[EXERCISE AIM]:
Edit the listing below by changing every "collectors" to "collected by", and give all its lines again with nothing else altered.

[AVAILABLE RECORDS]:
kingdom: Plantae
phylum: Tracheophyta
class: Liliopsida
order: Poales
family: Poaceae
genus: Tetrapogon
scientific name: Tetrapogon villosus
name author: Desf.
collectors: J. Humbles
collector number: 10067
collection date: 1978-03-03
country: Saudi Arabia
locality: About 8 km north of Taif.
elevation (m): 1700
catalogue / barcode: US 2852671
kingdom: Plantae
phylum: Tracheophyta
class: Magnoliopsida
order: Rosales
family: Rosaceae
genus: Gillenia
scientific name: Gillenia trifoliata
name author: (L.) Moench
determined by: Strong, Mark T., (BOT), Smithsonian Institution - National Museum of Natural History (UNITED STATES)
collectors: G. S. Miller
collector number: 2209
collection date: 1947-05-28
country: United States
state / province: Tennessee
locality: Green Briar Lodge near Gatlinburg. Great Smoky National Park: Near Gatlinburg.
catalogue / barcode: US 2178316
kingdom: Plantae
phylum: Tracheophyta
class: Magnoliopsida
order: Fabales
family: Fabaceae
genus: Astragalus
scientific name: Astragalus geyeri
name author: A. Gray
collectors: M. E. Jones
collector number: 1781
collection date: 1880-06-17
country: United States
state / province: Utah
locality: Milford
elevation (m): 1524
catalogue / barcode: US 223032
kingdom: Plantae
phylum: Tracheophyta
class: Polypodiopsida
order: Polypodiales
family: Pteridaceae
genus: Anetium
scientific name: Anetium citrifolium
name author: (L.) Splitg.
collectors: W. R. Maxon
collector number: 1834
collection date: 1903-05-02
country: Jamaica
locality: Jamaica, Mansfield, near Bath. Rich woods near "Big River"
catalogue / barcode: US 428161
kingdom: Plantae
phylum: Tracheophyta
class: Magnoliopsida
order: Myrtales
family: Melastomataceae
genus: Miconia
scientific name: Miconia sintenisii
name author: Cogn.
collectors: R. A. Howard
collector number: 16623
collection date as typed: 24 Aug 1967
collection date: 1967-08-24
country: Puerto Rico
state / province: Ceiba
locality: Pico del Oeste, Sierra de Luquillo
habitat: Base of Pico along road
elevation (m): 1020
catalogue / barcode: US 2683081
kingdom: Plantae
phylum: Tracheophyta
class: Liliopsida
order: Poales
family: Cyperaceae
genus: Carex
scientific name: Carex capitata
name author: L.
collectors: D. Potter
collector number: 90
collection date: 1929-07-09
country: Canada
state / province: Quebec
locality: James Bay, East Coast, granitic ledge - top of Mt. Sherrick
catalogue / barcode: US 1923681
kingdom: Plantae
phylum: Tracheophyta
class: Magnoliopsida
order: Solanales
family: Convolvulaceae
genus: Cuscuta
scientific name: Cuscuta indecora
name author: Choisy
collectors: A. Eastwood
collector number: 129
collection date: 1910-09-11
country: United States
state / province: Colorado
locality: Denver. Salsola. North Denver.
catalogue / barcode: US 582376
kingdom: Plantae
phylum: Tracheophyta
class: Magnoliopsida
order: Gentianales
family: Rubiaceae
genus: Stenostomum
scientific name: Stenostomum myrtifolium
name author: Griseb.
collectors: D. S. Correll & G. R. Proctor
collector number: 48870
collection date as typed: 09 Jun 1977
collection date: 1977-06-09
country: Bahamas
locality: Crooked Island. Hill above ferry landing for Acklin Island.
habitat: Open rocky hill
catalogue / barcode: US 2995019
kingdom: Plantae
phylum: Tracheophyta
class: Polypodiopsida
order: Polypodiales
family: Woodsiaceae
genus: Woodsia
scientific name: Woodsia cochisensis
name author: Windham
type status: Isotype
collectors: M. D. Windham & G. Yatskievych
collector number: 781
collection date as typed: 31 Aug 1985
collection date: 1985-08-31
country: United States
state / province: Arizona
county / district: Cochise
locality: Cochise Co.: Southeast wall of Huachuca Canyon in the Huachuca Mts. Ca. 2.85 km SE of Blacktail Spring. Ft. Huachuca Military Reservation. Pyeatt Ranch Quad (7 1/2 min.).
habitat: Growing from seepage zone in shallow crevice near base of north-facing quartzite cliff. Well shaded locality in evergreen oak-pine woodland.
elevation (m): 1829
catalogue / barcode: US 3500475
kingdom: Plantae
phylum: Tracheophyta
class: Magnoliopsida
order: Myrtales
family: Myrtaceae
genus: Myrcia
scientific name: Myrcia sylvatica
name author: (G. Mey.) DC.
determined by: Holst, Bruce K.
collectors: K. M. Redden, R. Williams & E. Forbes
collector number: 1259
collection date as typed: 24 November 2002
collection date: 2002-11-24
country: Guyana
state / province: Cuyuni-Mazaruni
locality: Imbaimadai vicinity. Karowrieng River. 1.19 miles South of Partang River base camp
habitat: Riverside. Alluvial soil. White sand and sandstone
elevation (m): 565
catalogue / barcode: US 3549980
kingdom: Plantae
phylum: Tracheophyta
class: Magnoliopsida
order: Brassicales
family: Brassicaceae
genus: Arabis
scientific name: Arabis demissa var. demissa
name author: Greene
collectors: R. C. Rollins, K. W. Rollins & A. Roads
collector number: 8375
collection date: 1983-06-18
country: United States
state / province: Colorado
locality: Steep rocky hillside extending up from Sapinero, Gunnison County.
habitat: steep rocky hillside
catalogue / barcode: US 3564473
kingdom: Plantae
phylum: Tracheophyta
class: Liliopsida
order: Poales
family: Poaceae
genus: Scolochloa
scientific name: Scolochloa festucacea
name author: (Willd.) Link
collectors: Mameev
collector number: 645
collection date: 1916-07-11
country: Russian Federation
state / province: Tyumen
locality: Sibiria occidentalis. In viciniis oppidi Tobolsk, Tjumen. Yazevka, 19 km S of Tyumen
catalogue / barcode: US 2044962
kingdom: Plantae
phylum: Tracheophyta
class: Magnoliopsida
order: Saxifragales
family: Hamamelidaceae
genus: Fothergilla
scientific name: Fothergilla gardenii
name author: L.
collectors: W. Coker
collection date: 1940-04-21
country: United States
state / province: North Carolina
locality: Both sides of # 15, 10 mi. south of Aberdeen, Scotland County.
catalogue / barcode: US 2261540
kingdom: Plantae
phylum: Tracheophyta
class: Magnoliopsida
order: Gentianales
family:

[FINAL ANSWER]:
kingdom: Plantae
phylum: Tracheophyta
class: Liliopsida
order: Poales
family: Poaceae
genus: Tetrapogon
scientific name: Tetrapogon villosus
name author: Desf.
collected by: J. Humbles
collector number: 10067
collection date: 1978-03-03
country: Saudi Arabia
locality: About 8 km north of Taif.
elevation (m): 1700
catalogue / barcode: US 2852671
kingdom: Plantae
phylum: Tracheophyta
class: Magnoliopsida
order: Rosales
family: Rosaceae
genus: Gillenia
scientific name: Gillenia trifoliata
name author: (L.) Moench
determined by: Strong, Mark T., (BOT), Smithsonian Institution - National Museum of Natural History (UNITED STATES)
collected by: G. S. Miller
collector number: 2209
collection date: 1947-05-28
country: United States
state / province: Tennessee
locality: Green Briar Lodge near Gatlinburg. Great Smoky National Park: Near Gatlinburg.
catalogue / barcode: US 2178316
kingdom: Plantae
phylum: Tracheophyta
class: Magnoliopsida
order: Fabales
family: Fabaceae
genus: Astragalus
scientific name: Astragalus geyeri
name author: A. Gray
collected by: M. E. Jones
collector number: 1781
collection date: 1880-06-17
country: United States
state / province: Utah
locality: Milford
elevation (m): 1524
catalogue / barcode: US 223032
kingdom: Plantae
phylum: Tracheophyta
class: Polypodiopsida
order: Polypodiales
family: Pteridaceae
genus: Anetium
scientific name: Anetium citrifolium
name author: (L.) Splitg.
collected by: W. R. Maxon
collector number: 1834
collection date: 1903-05-02
country: Jamaica
locality: Jamaica, Mansfield, near Bath. Rich woods near "Big River"
catalogue / barcode: US 428161
kingdom: Plantae
phylum: Tracheophyta
class: Magnoliopsida
order: Myrtales
family: Melastomataceae
genus: Miconia
scientific name: Miconia sintenisii
name author: Cogn.
collected by: R. A. Howard
collector number: 16623
collection date as typed: 24 Aug 1967
collection date: 1967-08-24
country: Puerto Rico
state / province: Ceiba
locality: Pico del Oeste, Sierra de Luquillo
habitat: Base of Pico along road
elevation (m): 1020
catalogue / barcode: US 2683081
kingdom: Plantae
phylum: Tracheophyta
class: Liliopsida
order: Poales
family: Cyperaceae
genus: Carex
scientific name: Carex capitata
name author: L.
collected by: D. Potter
collector number: 90
collection date: 1929-07-09
country: Canada
state / province: Quebec
locality: James Bay, East Coast, granitic ledge - top of Mt. Sherrick
catalogue / barcode: US 1923681
kingdom: Plantae
phylum: Tracheophyta
class: Magnoliopsida
order: Solanales
family: Convolvulaceae
genus: Cuscuta
scientific name: Cuscuta indecora
name author: Choisy
collected by: A. Eastwood
collector number: 129
collection date: 1910-09-11
country: United States
state / province: Colorado
locality: Denver. Salsola. North Denver.
catalogue / barcode: US 582376
kingdom: Plantae
phylum: Tracheophyta
class: Magnoliopsida
order: Gentianales
family: Rubiaceae
genus: Stenostomum
scientific name: Stenostomum myrtifolium
name author: Griseb.
collected by: D. S. Correll & G. R. Proctor
collector number: 48870
collection date as typed: 09 Jun 1977
collection date: 1977-06-09
country: Bahamas
locality: Crooked Island. Hill above ferry landing for Acklin Island.
habitat: Open rocky hill
catalogue / barcode: US 2995019
kingdom: Plantae
phylum: Tracheophyta
class: Polypodiopsida
order: Polypodiales
family: Woodsiaceae
genus: Woodsia
scientific name: Woodsia cochisensis
name author: Windham
type status: Isotype
collected by: M. D. Windham & G. Yatskievych
collector number: 781
collection date as typed: 31 Aug 1985
collection date: 1985-08-31
country: United States
state / province: Arizona
county / district: Cochise
locality: Cochise Co.: Southeast wall of Huachuca Canyon in the Huachuca Mts. Ca. 2.85 km SE of Blacktail Spring. Ft. Huachuca Military Reservation. Pyeatt Ranch Quad (7 1/2 min.).
habitat: Growing from seepage zone in shallow crevice near base of north-facing quartzite cliff. Well shaded locality in evergreen oak-pine woodland.
elevation (m): 1829
catalogue / barcode: US 3500475
kingdom: Plantae
phylum: Tracheophyta
class: Magnoliopsida
order: Myrtales
family: Myrtaceae
genus: Myrcia
scientific name: Myrcia sylvatica
name author: (G. Mey.) DC.
determined by: Holst, Bruce K.
collected by: K. M. Redden, R. Williams & E. Forbes
collector number: 1259
collection date as typed: 24 November 2002
collection date: 2002-11-24
country: Guyana
state / province: Cuyuni-Mazaruni
locality: Imbaimadai vicinity. Karowrieng River. 1.19 miles South of Partang River base camp
habitat: Riverside. Alluvial soil. White sand and sandstone
elevation (m): 565
catalogue / barcode: US 3549980
kingdom: Plantae
phylum: Tracheophyta
class: Magnoliopsida
order: Brassicales
family: Brassicaceae
genus: Arabis
scientific name: Arabis demissa var. demissa
name author: Greene
collected by: R. C. Rollins, K. W. Rollins & A. Roads
collector number: 8375
collection date: 1983-06-18
country: United States
state / province: Colorado
locality: Steep rocky hillside extending up from Sapinero, Gunnison County.
habitat: steep rocky hillside
catalogue / barcode: US 3564473
kingdom: Plantae
phylum: Tracheophyta
class: Liliopsida
order: Poales
family: Poaceae
genus: Scolochloa
scientific name: Scolochloa festucacea
name author: (Willd.) Link
collected by: Mameev
collector number: 645
collection date: 1916-07-11
country: Russian Federation
state / province: Tyumen
locality: Sibiria occidentalis. In viciniis oppidi Tobolsk, Tjumen. Yazevka, 19 km S of Tyumen
catalogue / barcode: US 2044962
kingdom: Plantae
phylum: Tracheophyta
class: Magnoliopsida
order: Saxifragales
family: Hamamelidaceae
genus: Fothergilla
scientific name: Fothergilla gardenii
name author: L.
collected by: W. Coker
collection date: 1940-04-21
country: United States
state / province: North Carolina
locality: Both sides of # 15, 10 mi. south of Aberdeen, Scotland County.
catalogue / barcode: US 2261540
kingdom: Plantae
phylum: Tracheophyta
class: Magnoliopsida
order: Gentianales
family:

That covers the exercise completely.